**PROBLEM DETAILS:** Render every item below as a JSON list of strings, one string per line, with blank lines and the pictures left out.

**EXCERPTED RECORDS:**
BEGIN

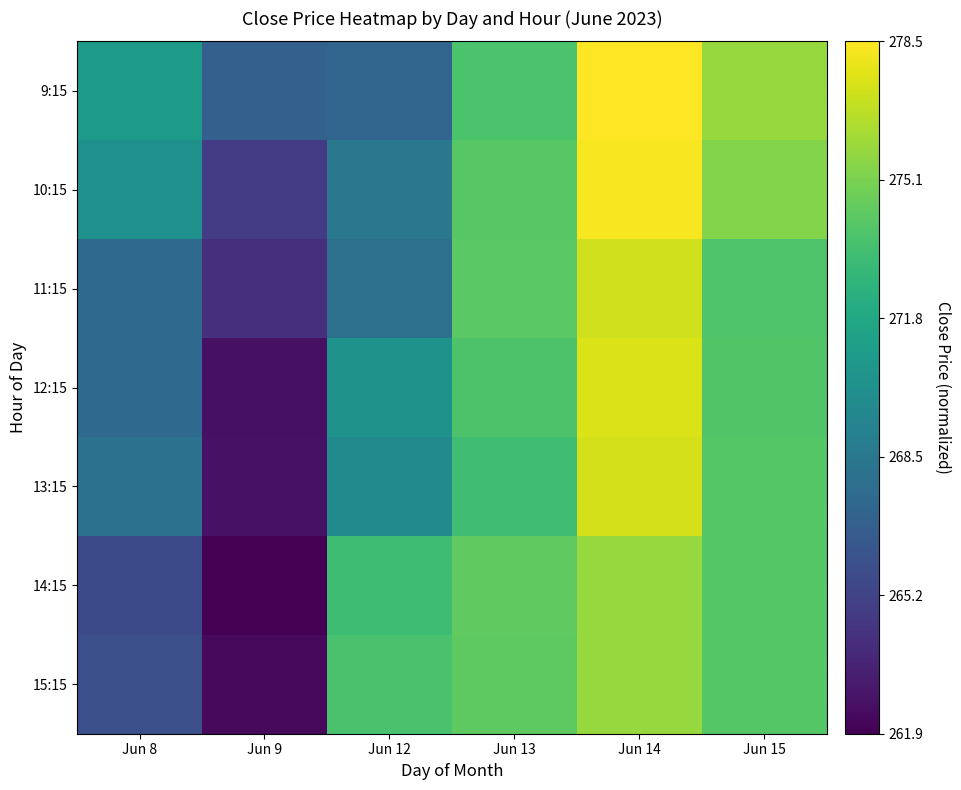

Rank the series by their maximum value, from highest to lowest.

9:15, 10:15, 12:15, 13:15, 11:15, 14:15, 15:15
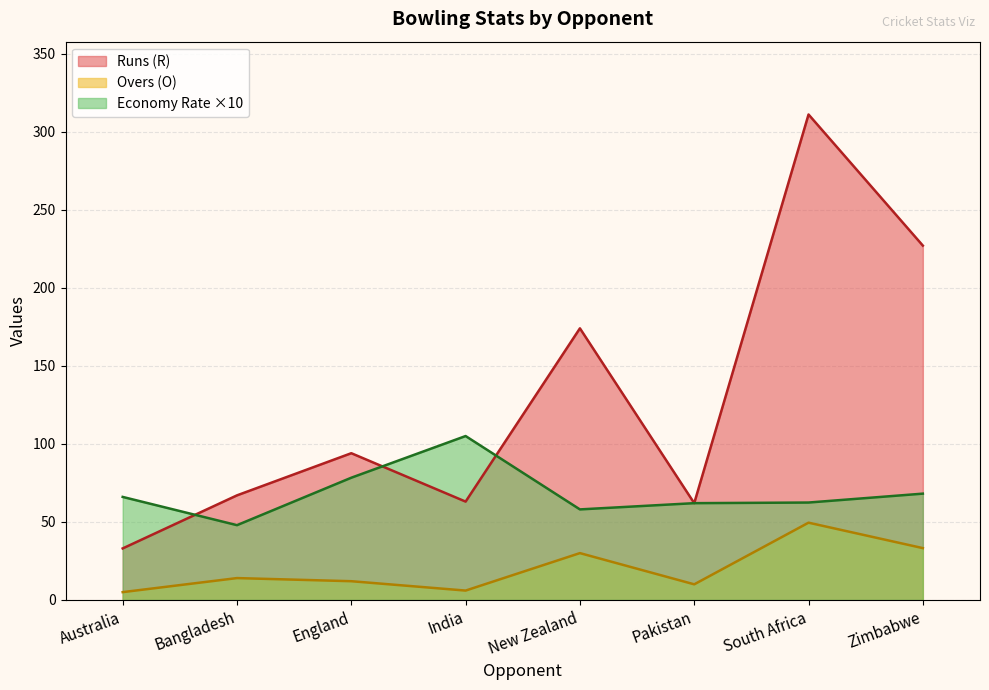

Reading left to right, what are all the values shown in this chart?

Overs (O): Australia=5.0	Bangladesh=14.0	England=12.0	India=6.0	New Zealand=30.0	Pakistan=10.0	South Africa=49.5	Zimbabwe=33.2
Runs (R): Australia=33.0	Bangladesh=67.0	England=94.0	India=63.0	New Zealand=174.0	Pakistan=62.0	South Africa=311.0	Zimbabwe=227.0
Economy Rate (E/R): Australia=66.0	Bangladesh=47.9	England=78.3	India=105.0	New Zealand=58.0	Pakistan=62.0	South Africa=62.4	Zimbabwe=68.1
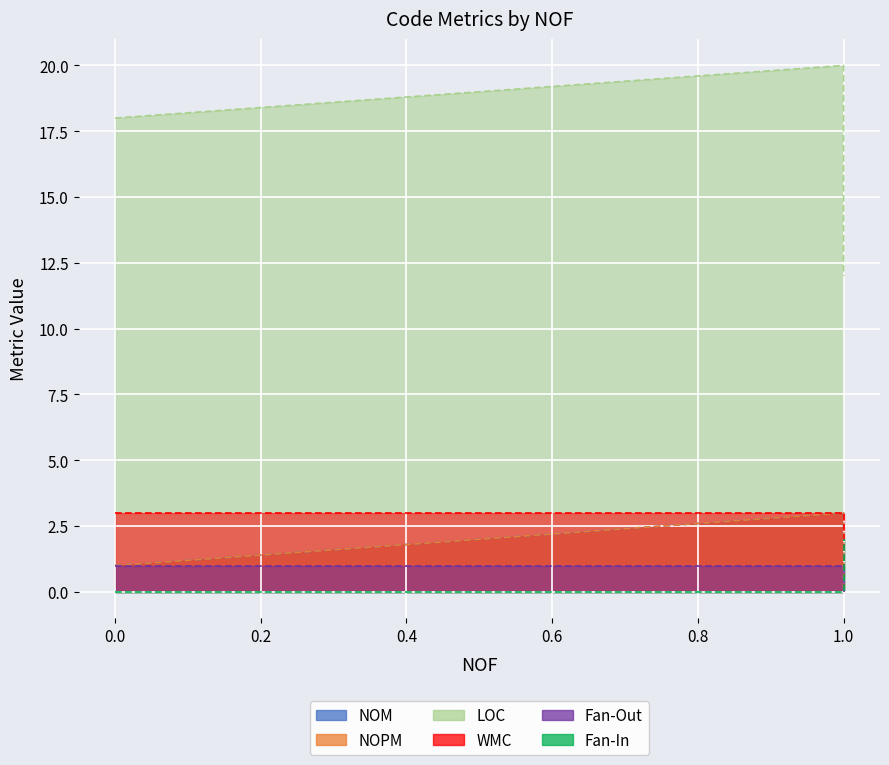

Is the value of Fan-Out at 0 greater than the value of WMC at 1?

No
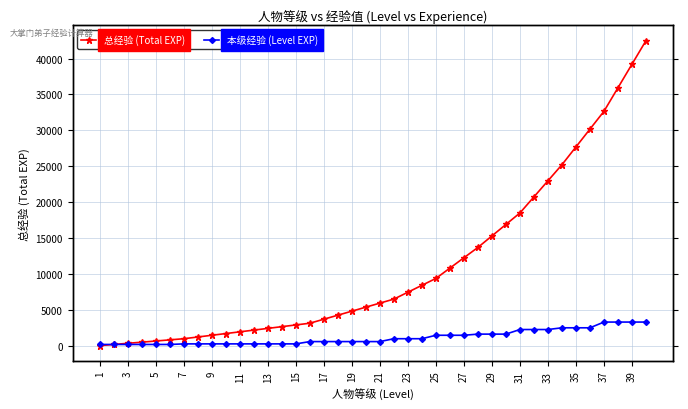

At how many categories does at least one series exceed 41385?

1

END

**SOLUTION TO THIS PROBLEM:**
[
  "Rank the series by their maximum value, from highest to lowest.",
  "9:15, 10:15, 12:15, 13:15, 11:15, 14:15, 15:15",
  "Reading left to right, what are all the values shown in this chart?",
  "Overs (O): Australia=5.0\tBangladesh=14.0\tEngland=12.0\tIndia=6.0\tNew Zealand=30.0\tPakistan=10.0\tSouth Africa=49.5\tZimbabwe=33.2",
  "Runs (R): Australia=33.0\tBangladesh=67.0\tEngland=94.0\tIndia=63.0\tNew Zealand=174.0\tPakistan=62.0\tSouth Africa=311.0\tZimbabwe=227.0",
  "Economy Rate (E/R): Australia=66.0\tBangladesh=47.9\tEngland=78.3\tIndia=105.0\tNew Zealand=58.0\tPakistan=62.0\tSouth Africa=62.4\tZimbabwe=68.1",
  "Is the value of Fan-Out at 0 greater than the value of WMC at 1?",
  "No",
  "At how many categories does at least one series exceed 41385?",
  "1"
]